= La fille du facteur =

Canadian theatrical work

La fille du facteur (The Postman's Daughter) is an autobiographical theatrical work by Josée Thibeault. Extracts from it were first performed in 2017, and it was published as a complete work in 2023.

== Synopsis ==

La fille du facteur is an autobiographical narrative for one performer composed of a mixture of theatrical elements, including spoken word poetry and monologues, presented in a series of fragments that were written at various times in Thibeault's life. The narrative concerns Thibeault's origins in Trois-Rivières, where she grew up as the daughter of a mailman, and her journey to the Canadian West; it is set between Trois-Rivières, Montreal, Banff, and Edmonton, where Thibeault currently lives.

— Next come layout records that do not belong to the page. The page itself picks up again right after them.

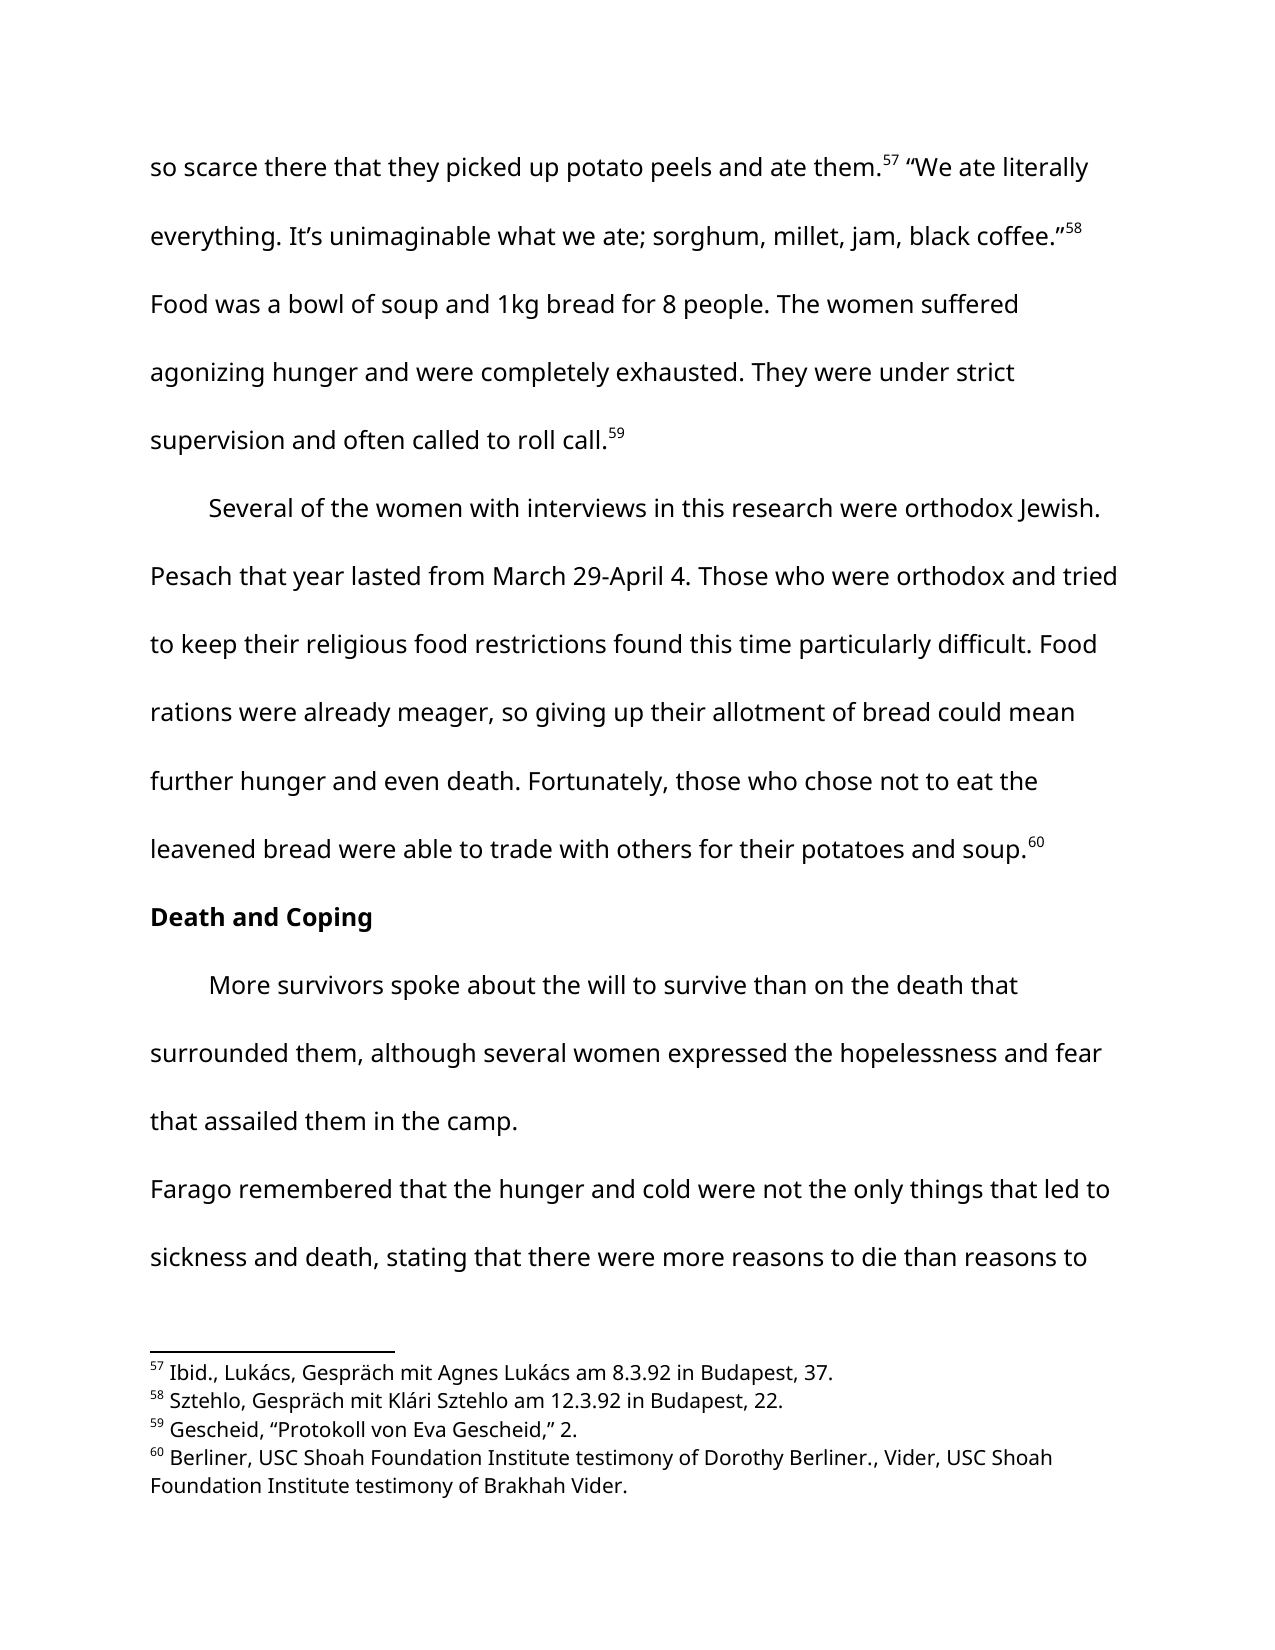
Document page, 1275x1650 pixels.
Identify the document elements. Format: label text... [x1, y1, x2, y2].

text Several of the women with interviews in this research were orthodox Jewish. Pesach that year lasted from March 29-April 4. Those who were orthodox and tried to keep their religious food restrictions found this time particularly difficult. Food rations were already meager, so giving up their allotment of bread could mean further hunger and even death. Fortunately, those who chose not to eat the leavened bread were able to trade with others for their potatoes and soup. [150, 491, 1125, 865]
text Death and Coping [150, 899, 1125, 933]
text Gescheid, “Protokoll von Eva Gescheid,” 2. [150, 1415, 1125, 1443]
text so scarce there that they picked up potato peels and ate them. “We ate literally everything. It’s unimaginable what we ate; sorghum, millet, jam, black coffee.” [150, 150, 1125, 252]
text More survivors spoke about the will to survive than on the death that surrounded them, although several women expressed the hopelessness and fear that assailed them in the camp. [150, 967, 1125, 1138]
text Sztehlo, Gespräch mit Klári Sztehlo am 12.3.92 in Budapest, 22. [150, 1386, 1125, 1415]
text Ibid., Lukács, Gespräch mit Agnes Lukács am 8.3.92 in Budapest, 37. [150, 1358, 1125, 1386]
text Berliner, USC Shoah Foundation Institute testimony of Dorothy Berliner., Vider, USC Shoah Foundation Institute testimony of Brakhah Vider. [150, 1443, 1125, 1500]
text Food was a bowl of soup and 1kg bread for 8 people. The women suffered agonizing hunger and were completely exhausted. They were under strict supervision and often called to roll call. [150, 286, 1125, 457]
text Farago remembered that the hunger and cold were not the only things that led to sickness and death, stating that there were more reasons to die than reasons to [150, 1172, 1125, 1274]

Thibeault reflects on her family's relationship with wood and paper, including relatives who worked in the logging industry in Mauricie or as carpenters, her father's career as a letter carrier, and her own vocation as a writer who lays down ideas on paper. She contrasts her own nomadic tendencies with those of her father, who remained strongly attached to Trois-Rivières and delivered mail along the same routes day after day. She also describes the doubts that led her to make a brief return to Quebec after nearly two decades of living in Edmonton, a trip that was marked by an illness that afflicted her father.

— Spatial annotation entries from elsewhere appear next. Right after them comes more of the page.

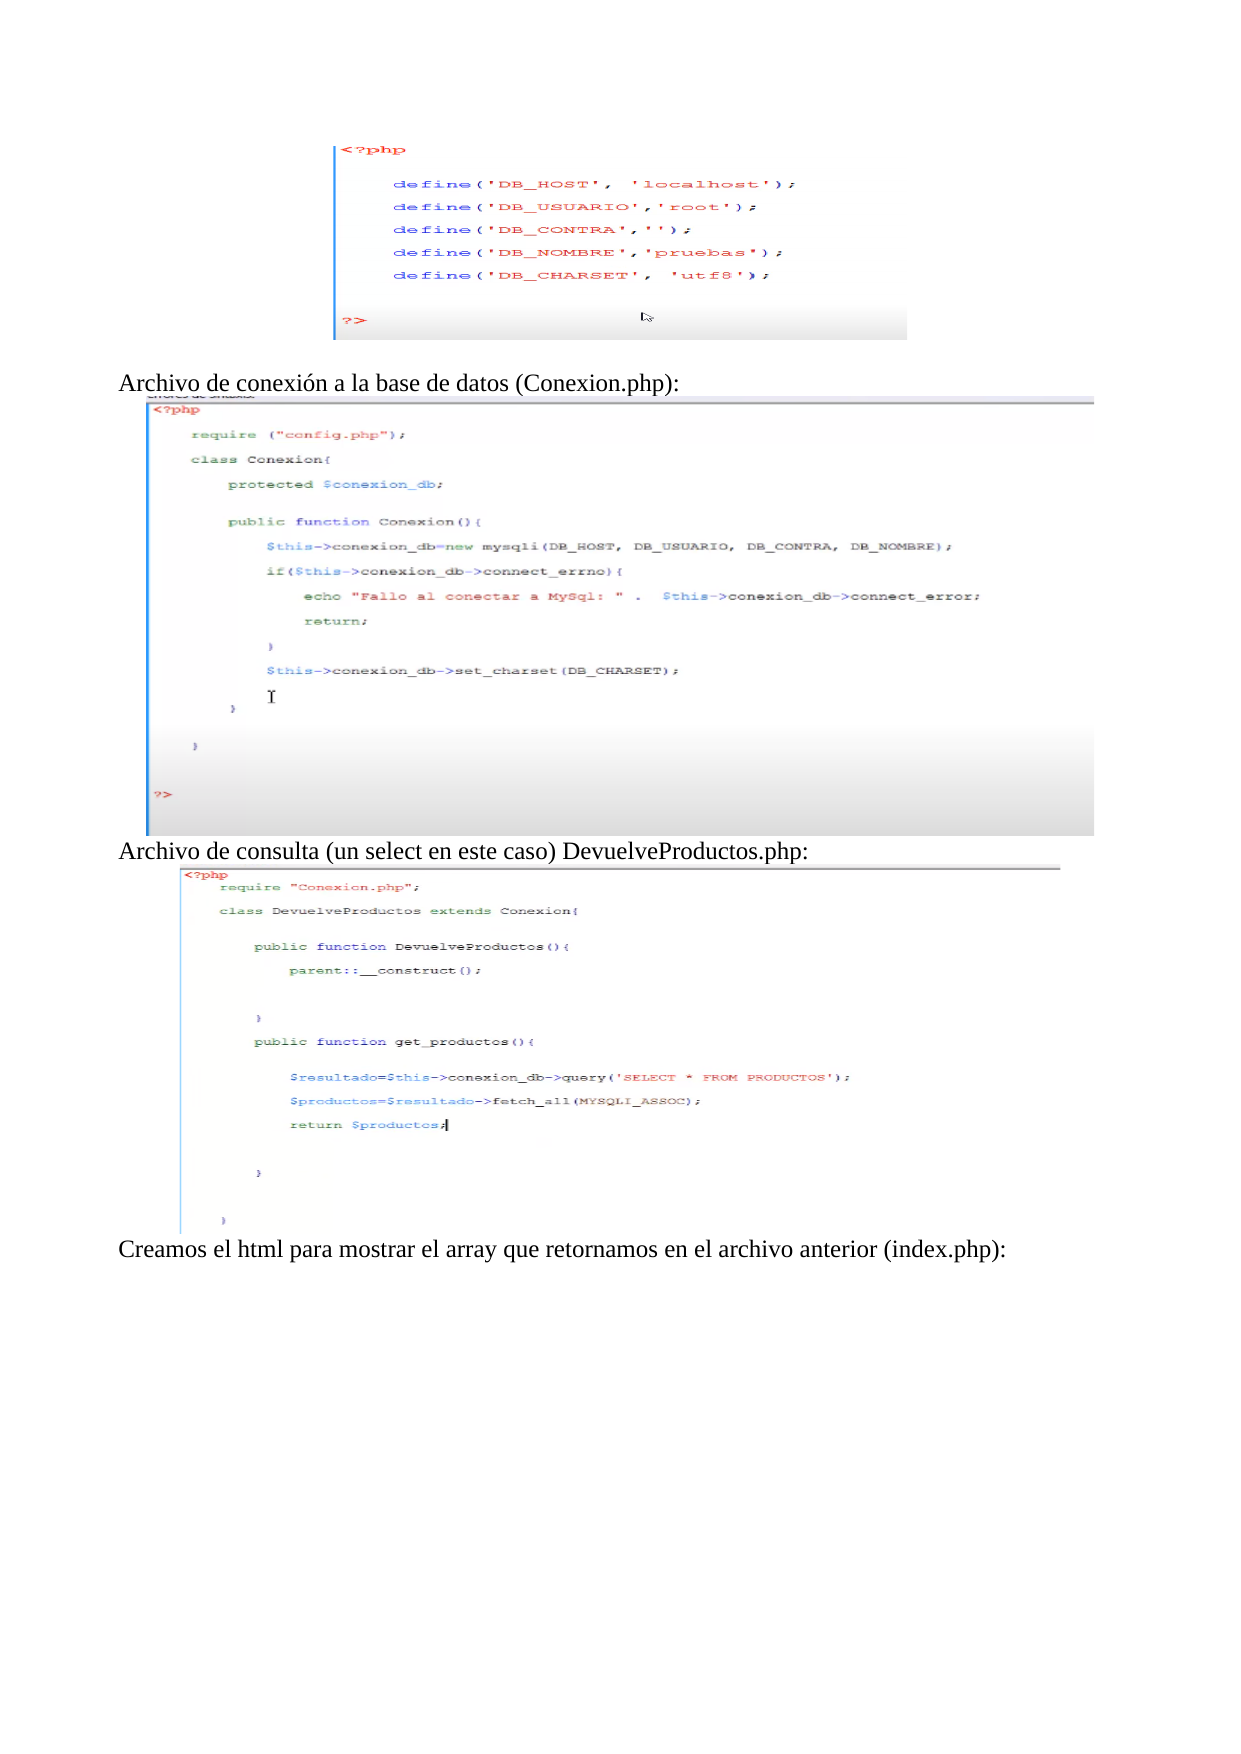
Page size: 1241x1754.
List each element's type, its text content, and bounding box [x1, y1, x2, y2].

picture [333, 146, 908, 340]
picture [179, 864, 1061, 1234]
picture [146, 396, 1095, 836]
text Archivo de conexión a la base de datos (Conexion.php): [118, 368, 1122, 397]
text Archivo de consulta (un select en este caso) DevuelveProductos.php: [118, 397, 1122, 865]
text Creamos el html para mostrar el array que retornamos en el archivo anterior (index.php): [118, 1181, 1122, 1263]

It is expected to be the first work in a trilogy.

== Performance and publication history ==

In 2017, extracts of La fille du facteur were first presented as part of a series of public readings, À voix haute, at Edmonton's Francophone theater company, L'Unithéâtre. As the work evolved, Thibeault sought feedback from audience members and from L'Unithéâtre's artistic director, Brian Dooley. In 2019, she presented the piece as part of the Zones théâtrales exhibition in Ottawa, and in early 2020 she planned a tour of Albertan cities.

In 2023, La fille du facteur was published as a book by Les Éditions du Blé; it does not yet have an official English translation. At the 2024 Alberta Literary Awards, the book was awarded the Gwen Pharis Ringwood Award for Drama, becoming the first French-language work to win the prize.